_What is needed_: In your copy, include every record exactly and no pictures.

[Provided data Boundary: Start]

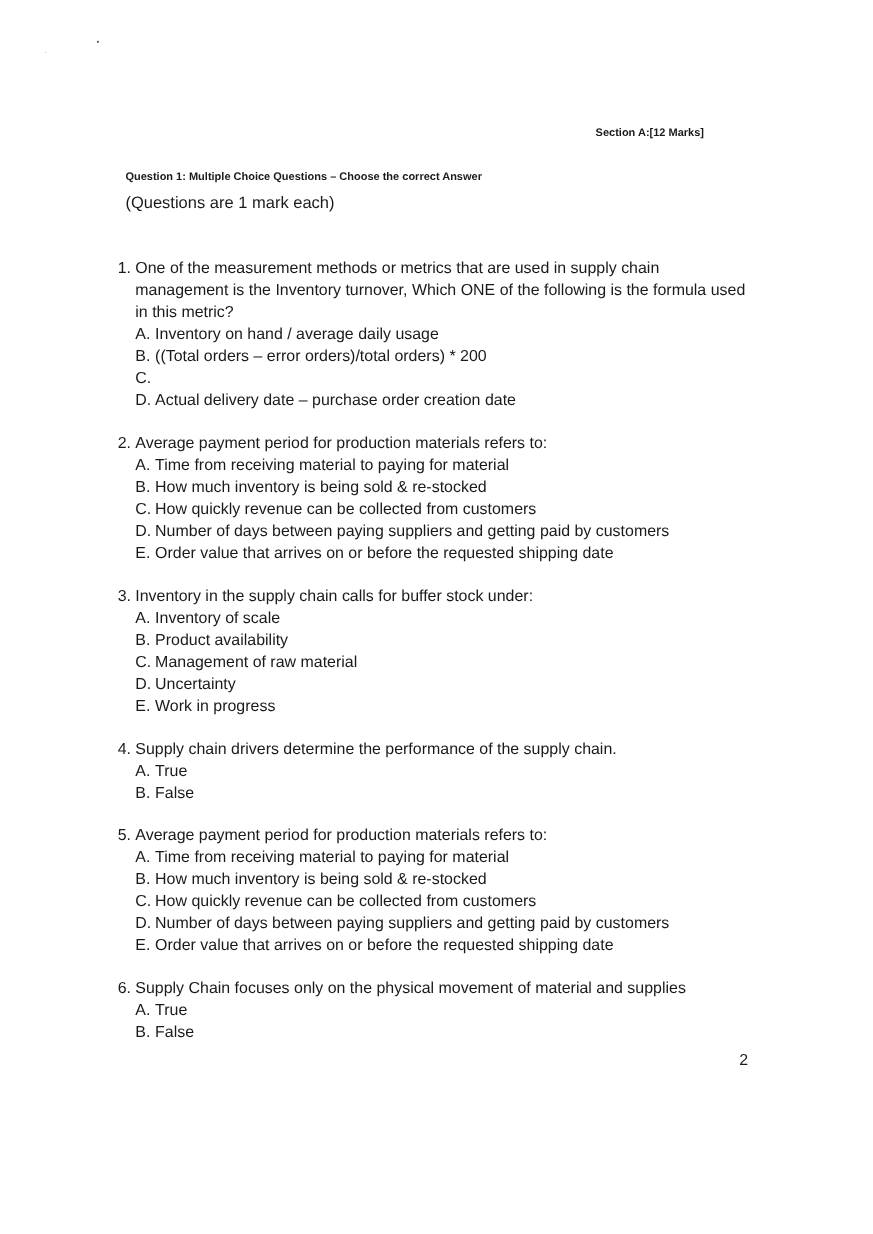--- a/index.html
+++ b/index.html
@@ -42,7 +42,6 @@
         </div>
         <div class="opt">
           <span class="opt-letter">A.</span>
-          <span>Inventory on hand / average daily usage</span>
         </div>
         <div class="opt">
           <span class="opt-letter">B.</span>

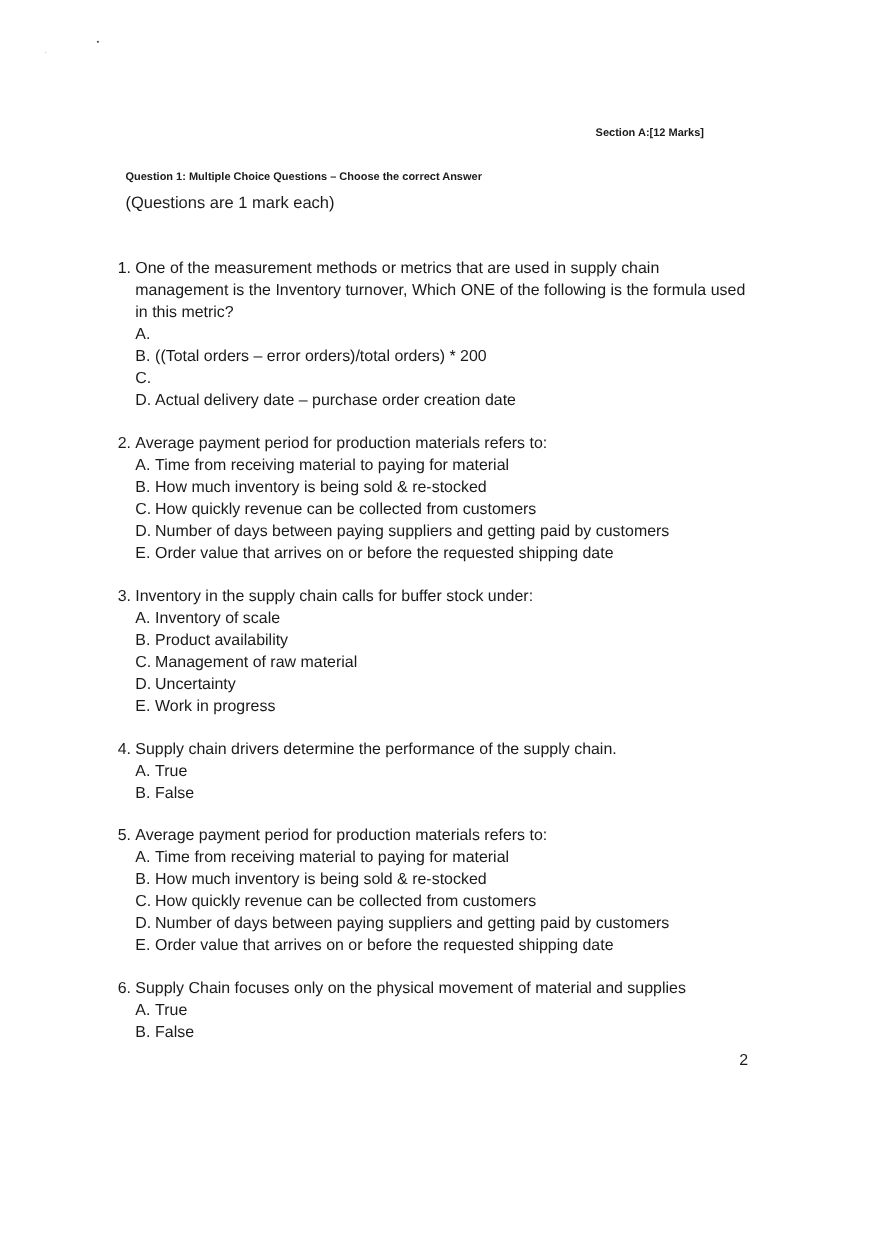--- a/index.html
+++ b/index.html
@@ -88,7 +88,7 @@
         </div>
         <div class="opt">
           <span class="opt-letter">A.</span>
-          <span>Inventory of scale</span>
+          <span>Economies of scale</span>
         </div>
         <div class="opt">
           <span class="opt-letter">B.</span>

[Provided data Boundary: End]

_Answer_:
--- a/index.html
+++ b/index.html
@@ -42,7 +42,6 @@
         </div>
         <div class="opt">
           <span class="opt-letter">A.</span>
-          <span>Inventory on hand / average daily usage</span>
         </div>
         <div class="opt">
           <span class="opt-letter">B.</span>

--- a/index.html
+++ b/index.html
@@ -88,7 +88,7 @@
         </div>
         <div class="opt">
           <span class="opt-letter">A.</span>
-          <span>Inventory of scale</span>
+          <span>Economies of scale</span>
         </div>
         <div class="opt">
           <span class="opt-letter">B.</span>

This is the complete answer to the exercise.